KABARMADURA.ID | BANGKALAN-Demi menguji pencapaian dalam latihan, atau yang biasa mereka sebut berproses, sejumlah mahasiswa pekerja teater dari Komunitas Desah Universitas Trunojoyo Madura (UTM) membuat hal yang tidak biasa. Mereka mengadu kualitas berproses atau yang beri tajuk Battle of Monolog.
Mereka menggunakan metode yang tidak biasa dilakukan di kampus tersebut. Saat beradu pementasan itu, aksinya langsung dilakukan di hadapan beberapa juri. Yang lebih membuat menantang, dua pertunjukan ini digelar dengan panggung arena atau di ruang terbuka, namun dengan tampilan panggung yang menarik.
Bahkan, meski belum menjadi pertunjukkan sebenarnya, yang mereka tampilkan di Sabtu malam (2/9/2023) itu juga disaksikan sejumlah penikmat seni teater di kampus tersebut.
Di area yang berbeda, tengah digelar acara inagurasi mahasiswa baru UTM. Bahkan, acara yang dibalut dengan pertunjukan ul daul ini sempet membikin macet jalanan akses keluar dan masuknya kampus itu.

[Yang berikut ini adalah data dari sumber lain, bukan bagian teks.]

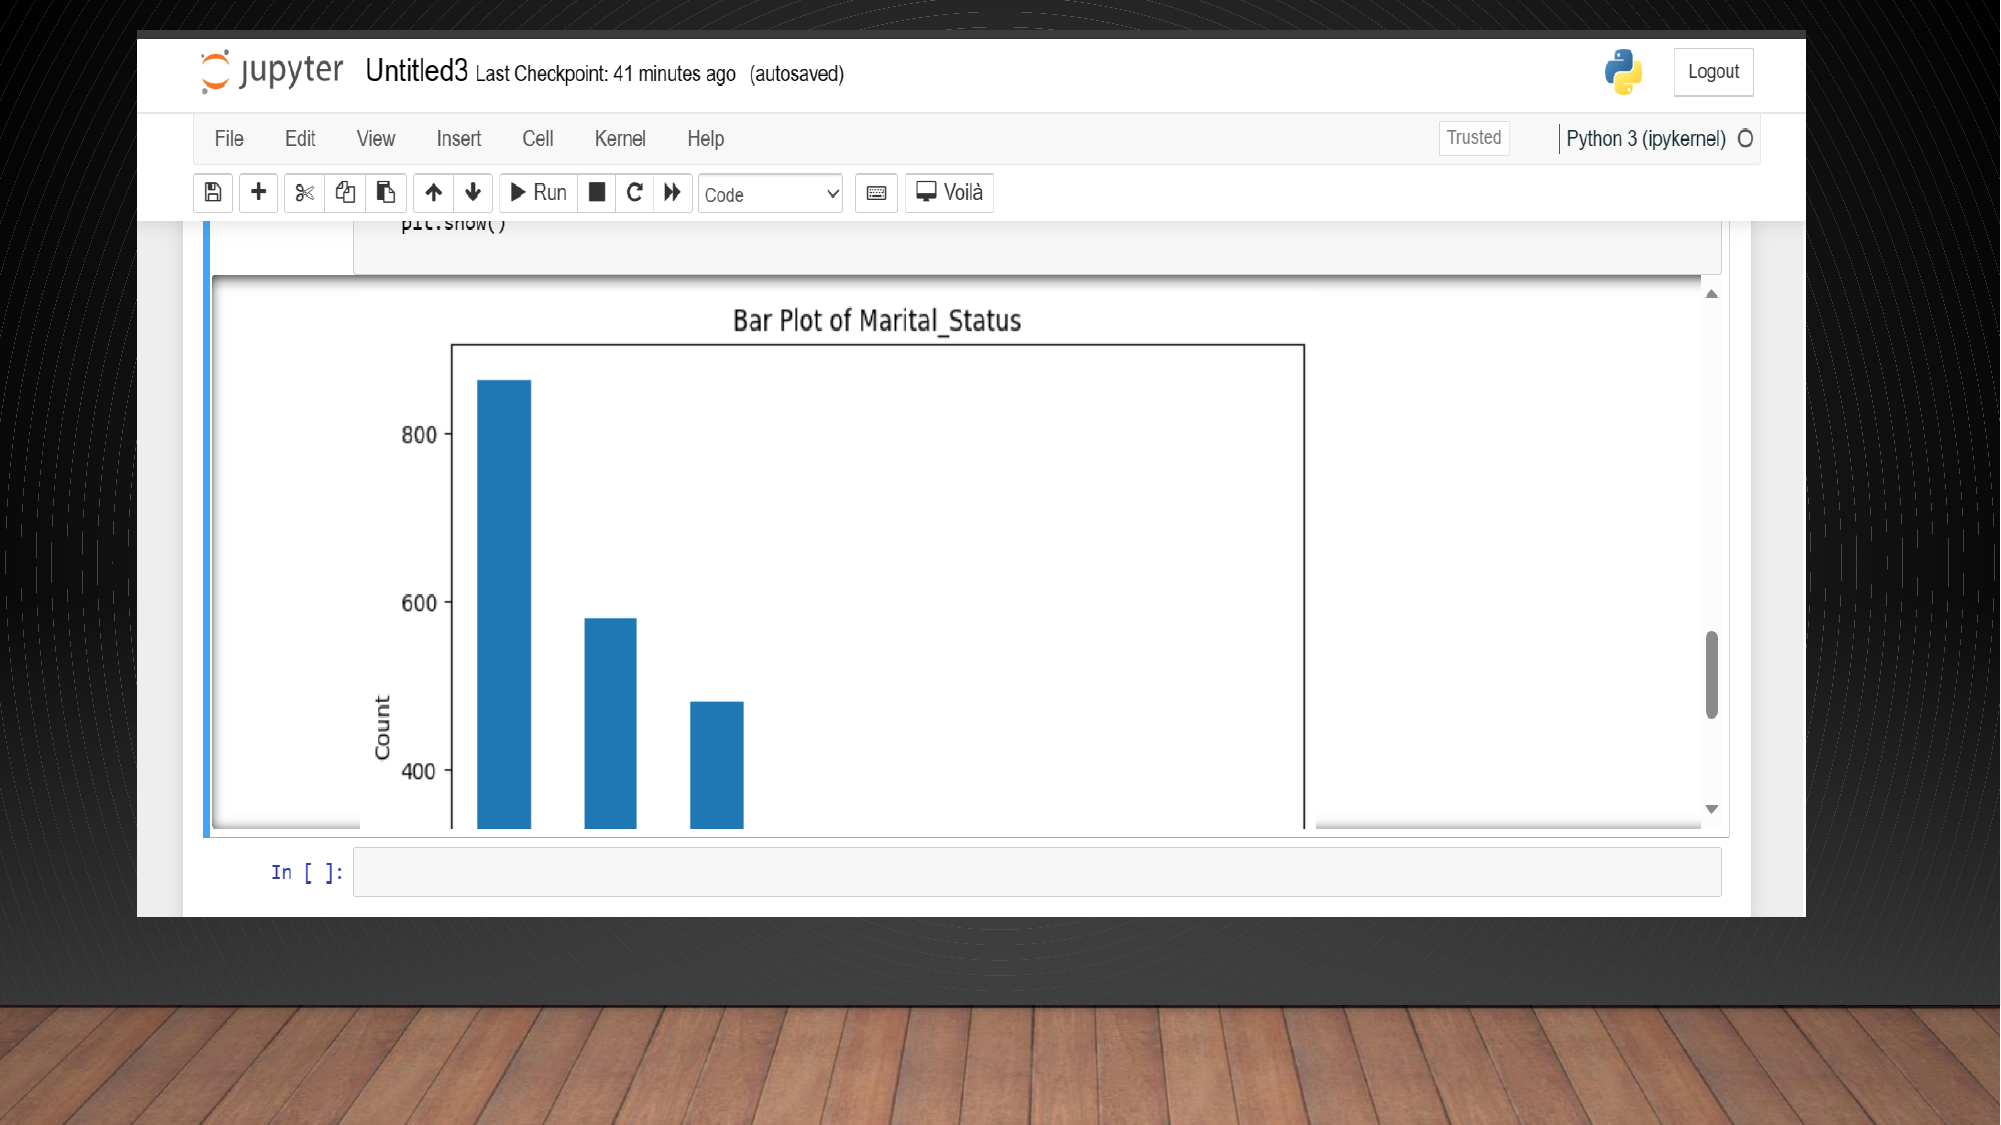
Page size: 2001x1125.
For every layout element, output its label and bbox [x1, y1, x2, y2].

Namun anak-anak teater ini tetap khusyuk menampilkan kreativitasnya di area lain di kampus ini. Serasa tidak ada gangguan hingar bingar acara lain, keheningan pertunjukan teater dari anak-anak Komunitas Desah ini masih begitu terasa.
“Ini bagian dari upaya teman-teman untuk tahu seberapa pencapaian prosesnya dalam beberapa bulan ini,” begitu kata Devora, ketua umum Komunitas Desah kepada Kabar Madura, Sabtu malam (2/9/2023).

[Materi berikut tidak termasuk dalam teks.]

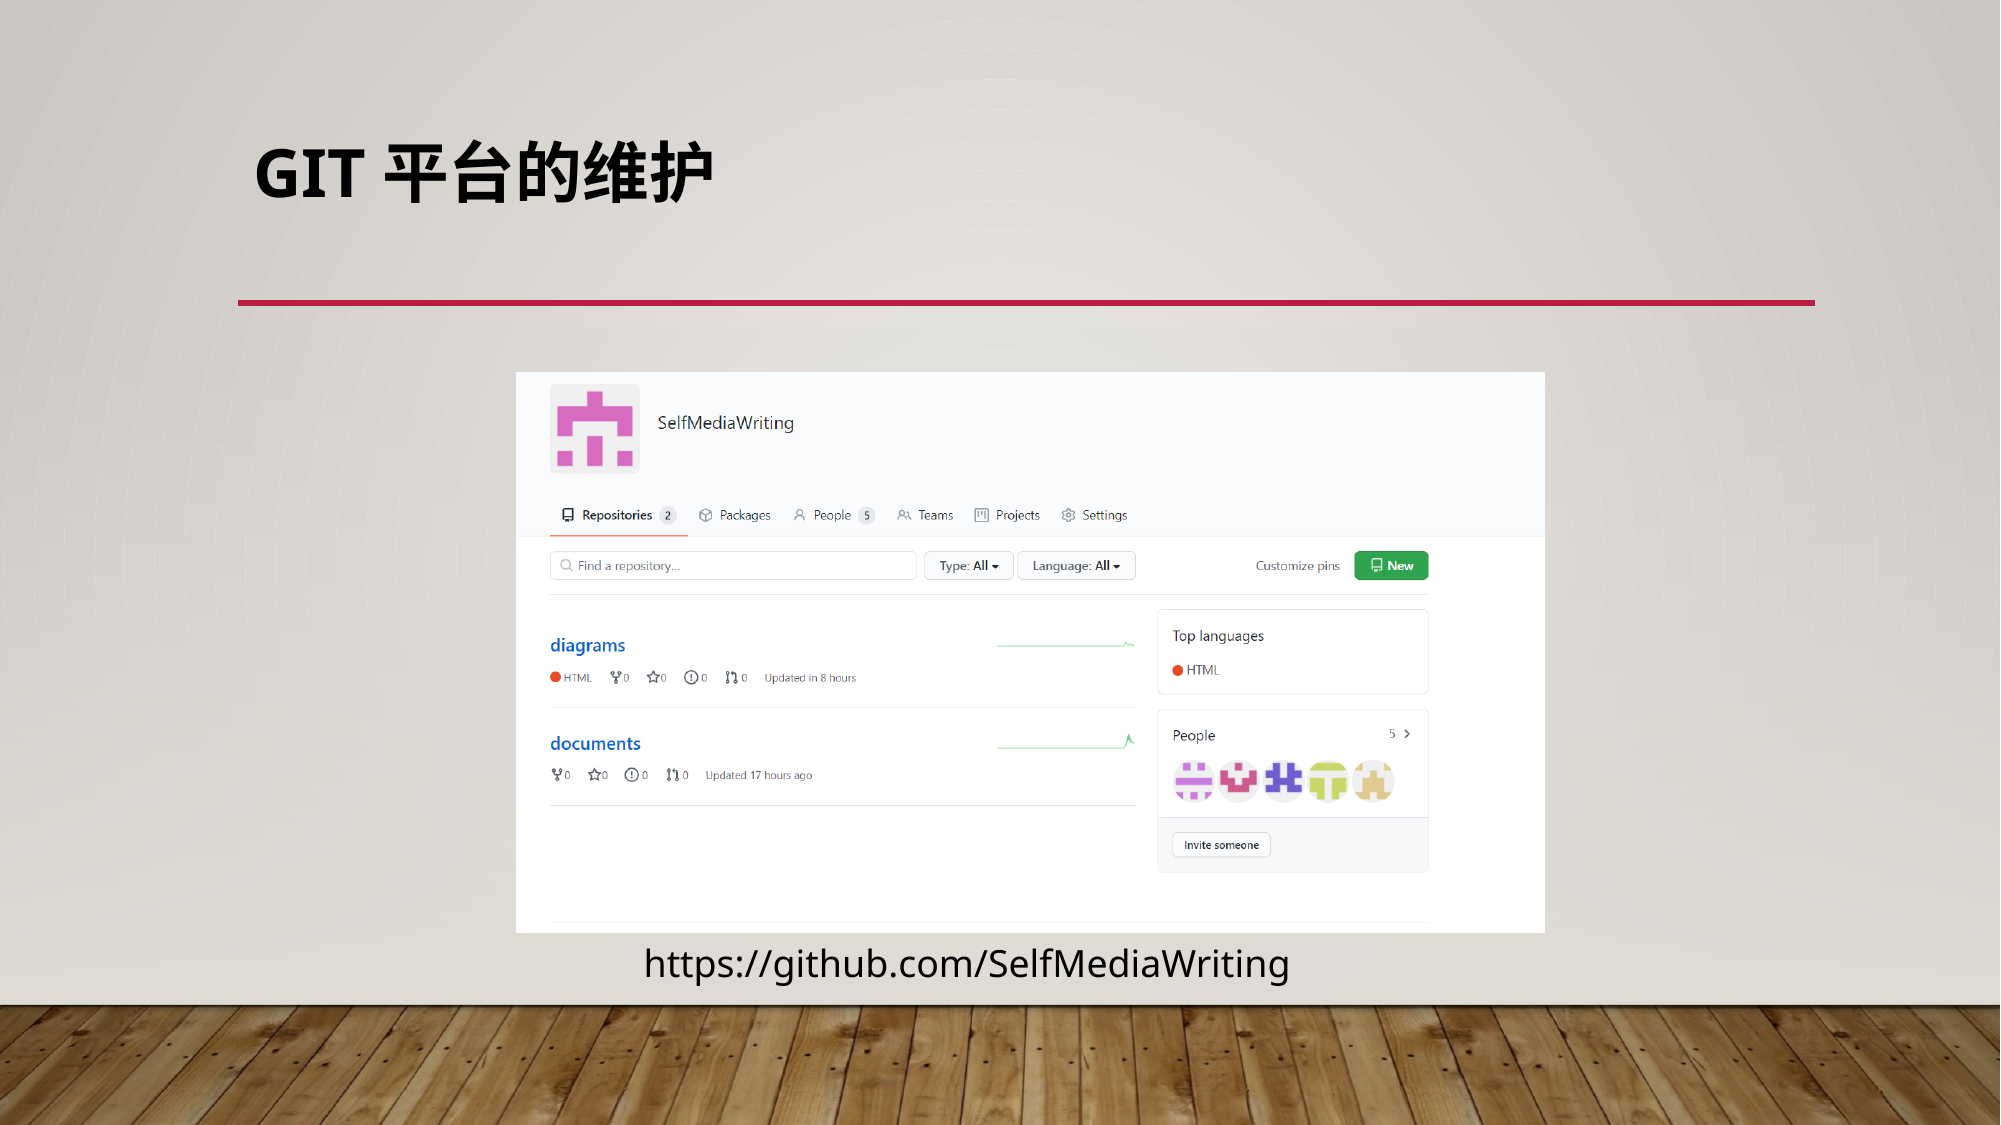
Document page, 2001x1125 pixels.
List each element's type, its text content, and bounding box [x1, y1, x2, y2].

text_box https://github.com/SelfMediaWriting [628, 933, 1306, 993]
picture [0, 1005, 2000, 1125]
title Git平台的维护 [238, 131, 1814, 305]
picture [516, 372, 1545, 933]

Maklum, mereka sudah mempersiapkan dua pertunjukkan itu sejak lama. Prosesnya sudah berbulan-bulan. Rencananya, pertunjukan itu yang akan dibawa untuk kompetisi di Pekan Seni Mahasiswa Nasional (Peksiminas) tahun 2024 mendatang. Sebelum sampai ajang kompetisi tingkat nasional ini, garapan mereka akan diadu dengan komunitas lain di kampusnya. Pemenangnya akan mewakili kampus untuk diadu lagi di tingkat provinsi, atau biasa disebut Peksimida. Garapan pertunjukan yang terpilih di Peksimida itulah yang mewakili daerahnya di Peksiminas.

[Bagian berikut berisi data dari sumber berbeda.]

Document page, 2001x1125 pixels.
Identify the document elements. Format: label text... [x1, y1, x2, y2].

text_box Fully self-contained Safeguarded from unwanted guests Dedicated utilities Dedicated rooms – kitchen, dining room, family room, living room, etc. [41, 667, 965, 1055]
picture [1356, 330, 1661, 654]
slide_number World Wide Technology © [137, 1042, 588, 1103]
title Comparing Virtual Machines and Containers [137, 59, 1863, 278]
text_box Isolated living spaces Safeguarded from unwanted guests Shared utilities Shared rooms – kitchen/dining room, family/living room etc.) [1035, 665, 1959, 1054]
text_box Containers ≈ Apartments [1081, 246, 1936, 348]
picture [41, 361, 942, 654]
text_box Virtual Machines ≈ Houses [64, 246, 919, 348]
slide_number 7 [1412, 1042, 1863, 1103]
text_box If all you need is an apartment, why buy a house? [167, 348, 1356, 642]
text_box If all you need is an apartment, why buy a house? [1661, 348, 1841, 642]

Dua pertunjukan yang dimainkan anak-anak Komunitas Desah di malam itu, masing-masing merupakan garapan monolog. Satu garapan dari mengadaptasi naskah berjudul Aeng/Alimin karya Putu Wijaya dengan aktor bernama Krisna. Lalu satu lagi dari naskah karya Putu Fajar Arcana berjudul Pidato dengan aktor bernama Bili.
“Kami memang tidak mau sembarangan menggarap pertunjukan ini. Karena kalau terpilih, kami yang akan membawa nama kampus di Peksiminas,” ucap Zahra Kemangi, asisten sutradara dari pertunjukan berjudul Aeng/Alimin.
Dalam Battle of Monolog itu, pementasan dengan judul Aeng/Alimin dipilih tim juri sebagai pementasan terbaik.
Tapi, kata Didi Kurniawan, koordinator tim juri dalam adu pementasan monolog itu, hasil ini belum final. Mereka masih punya cukup waktu untuk mengasah kemampuan hingga tahun depan. Karena mereka masih bisa melanjutkan prosesnya hingga masuk masa seleksi tingkat kampus, kemudian daerah, sebelum akhirnya pada gelaran Peksiminas nanti, jika dinyatakan lolos.
“Jangan tanggung kalau berproses,” singkat seniman teater yang kini juga menggeluti produksi seruling ini.